“Not even to Mr. Walter?”

“No.”

“Well, once, when the teacher wasn’t looking, Katy, he took a piece of chalk and wrote ‘Nettie’ on the palm of his hand, and held it up to me and then kissed it;” and Nettie hid her glowing face on Katy’s neck, whispering, “wasn’t it beautiful, Katy?”

“Yes,” replied Katy, trying to keep from laughing.

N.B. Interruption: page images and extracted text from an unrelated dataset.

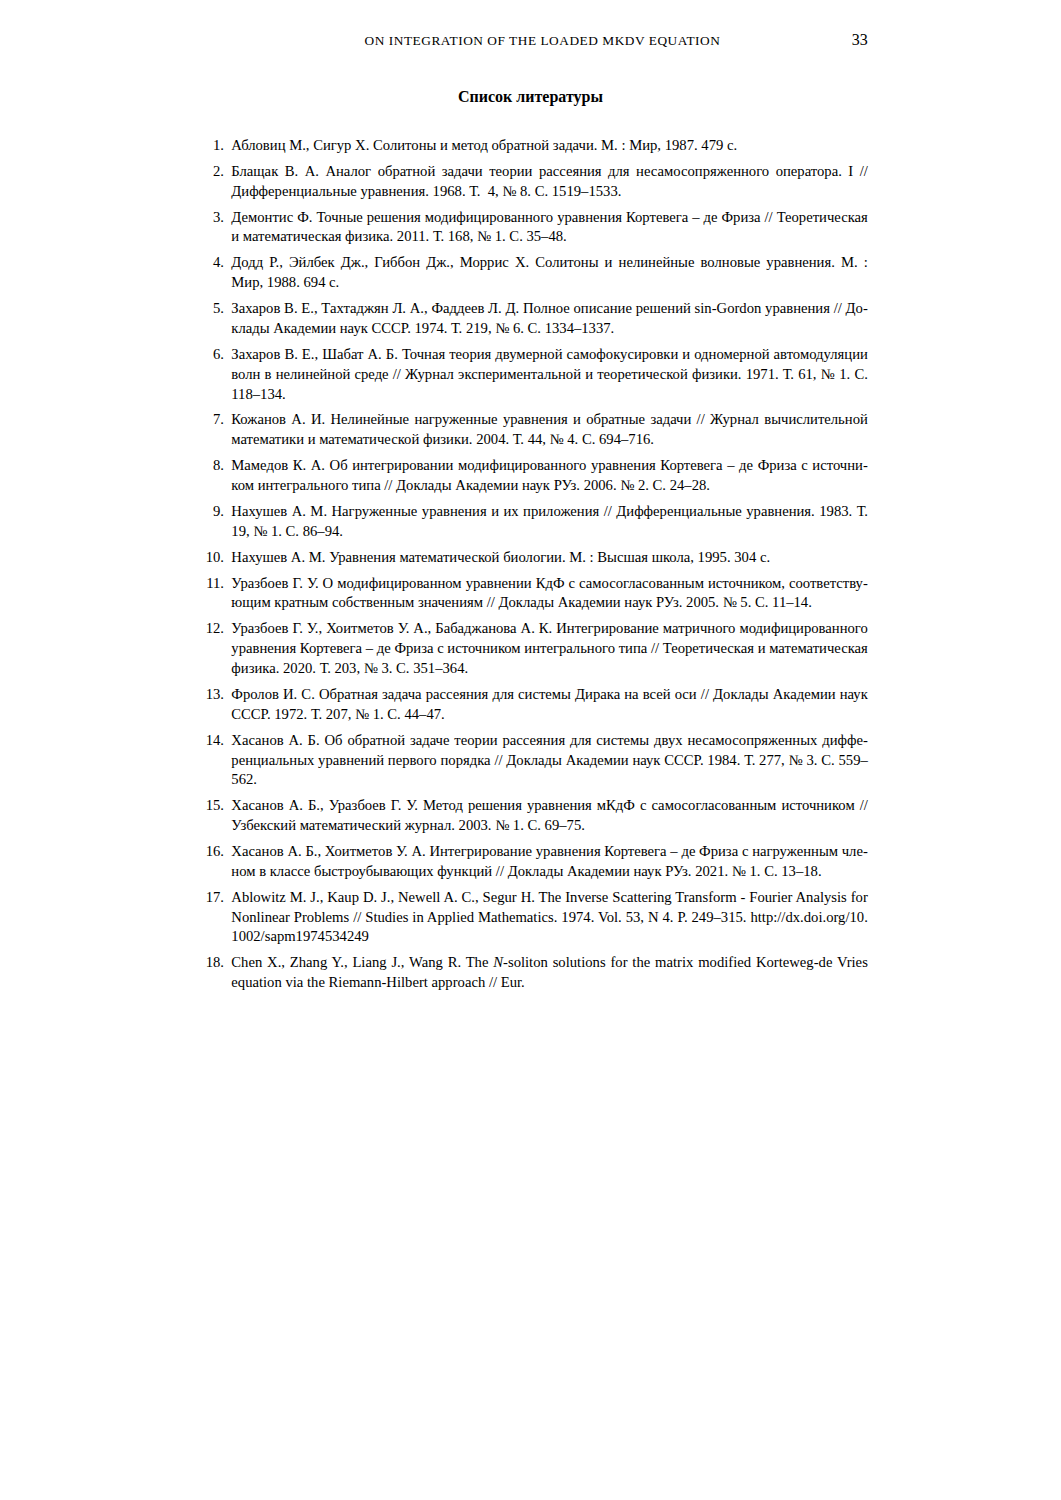ON INTEGRATION OF THE LOADED MKDV EQUATION 33
Список литературы
Абловиц М., Сигур Х. Солитоны и метод обратной задачи. М. : Мир, 1987. 479 с.
Блащак В. А. Аналог обратной задачи теории рассеяния для несамосопряженного оператора. I // Дифференциальные уравнения. 1968. Т. 4, № 8. С. 1519–1533.
Демонтис Ф. Точные решения модифицированного уравнения Кортевега – де Фриза // Теоретическая и математическая физика. 2011. Т. 168, № 1. С. 35–48.
Додд Р., Эйлбек Дж., Гиббон Дж., Моррис Х. Солитоны и нелинейные волновые уравнения. М. : Мир, 1988. 694 с.
Захаров В. Е., Тахтаджян Л. А., Фаддеев Л. Д. Полное описание решений sin-Gordon уравнения // Доклады Академии наук СССР. 1974. Т. 219, № 6. С. 1334–1337.
Захаров В. Е., Шабат А. Б. Точная теория двумерной самофокусировки и одномерной автомодуляции волн в нелинейной среде // Журнал экспериментальной и теоретической физики. 1971. Т. 61, № 1. С. 118–134.
Кожанов А. И. Нелинейные нагруженные уравнения и обратные задачи // Журнал вычислительной математики и математической физики. 2004. Т. 44, № 4. С. 694–716.
Мамедов К. А. Об интегрировании модифицированного уравнения Кортевега – де Фриза с источником интегрального типа // Доклады Академии наук РУз. 2006. № 2. С. 24–28.
Нахушев А. М. Нагруженные уравнения и их приложения // Дифференциальные уравнения. 1983. Т. 19, № 1. С. 86–94.
Нахушев А. М. Уравнения математической биологии. М. : Высшая школа, 1995. 304 с.
Уразбоев Г. У. О модифицированном уравнении КдФ с самосогласованным источником, соответствующим кратным собственным значениям // Доклады Академии наук РУз. 2005. № 5. С. 11–14.
Уразбоев Г. У., Хоитметов У. А., Бабаджанова А. К. Интегрирование матричного модифицированного уравнения Кортевега – де Фриза с источником интегрального типа // Теоретическая и математическая физика. 2020. Т. 203, № 3. С. 351–364.
Фролов И. С. Обратная задача рассеяния для системы Дирака на всей оси // Доклады Академии наук СССР. 1972. Т. 207, № 1. С. 44–47.
Хасанов А. Б. Об обратной задаче теории рассеяния для системы двух несамосопряженных дифференциальных уравнений первого порядка // Доклады Академии наук СССР. 1984. Т. 277, № 3. С. 559–562.
Хасанов А. Б., Уразбоев Г. У. Метод решения уравнения мКдФ с самосогласованным источником // Узбекский математический журнал. 2003. № 1. С. 69–75.
Хасанов А. Б., Хоитметов У. А. Интегрирование уравнения Кортевега – де Фриза с нагруженным членом в классе быстроубывающих функций // Доклады Академии наук РУз. 2021. № 1. С. 13–18.
Ablowitz M. J., Kaup D. J., Newell A. C., Segur H. The Inverse Scattering Transform - Fourier Analysis for Nonlinear Problems // Studies in Applied Mathematics. 1974. Vol. 53, N 4. P. 249–315. http://dx.doi.org/10.1002/sapm1974534249
Chen X., Zhang Y., Liang J., Wang R. The N-soliton solutions for the matrix modified Korteweg-de Vries equation via the Riemann-Hilbert approach // Eur.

“Well,” said Nettie, “I felt most ashamed to tell mamma, I don’t know why, though. I believe I was afraid that she would call it ‘silly,’ or something; and I felt just as if I should cry if she did. But, Katy, she did not think it silly a bit. She said it was beautiful to be loved, and that it made everything on earth look brighter; and that she was glad little Neddy loved me, and that I might love him just as much as ever I liked—just the same as if he were a little girl. Wasn’t that nice?” asked Nettie. “I always mean to tell mamma everything; don’t you, Katy?”

“But you have not told Katy, yet, what you have hidden under your apron, there,” said Ruth.

“Sure enough,” said Nettie, producing a little picture. “Well, Neddy whispered to me one day in recess, that he had drawn a pretty picture on purpose for me, and that he was going to have a lottery; I don’t know what a lottery is; but he cut a great many slips of paper, some long and some short, and the one who got the longest was to have the picture. Then he put a little tiny mark on the end of the longest, so that I should know it; and then I got the picture, you know.”

“Why did he take all that trouble?” asked the practical Katy. “Why didn’t he give it to you right out, if he wanted to?”

“Because—because,” said Nettie, twirling her thumbs, and blushing with a little feminine shame at her boy-lover’s want of independence, “he said—he—was—afraid—the—boys—would—laugh at him if they found it out.”

“Well, then, I wouldn’t have taken it, if I had been you,” said the phlegmatic Katy.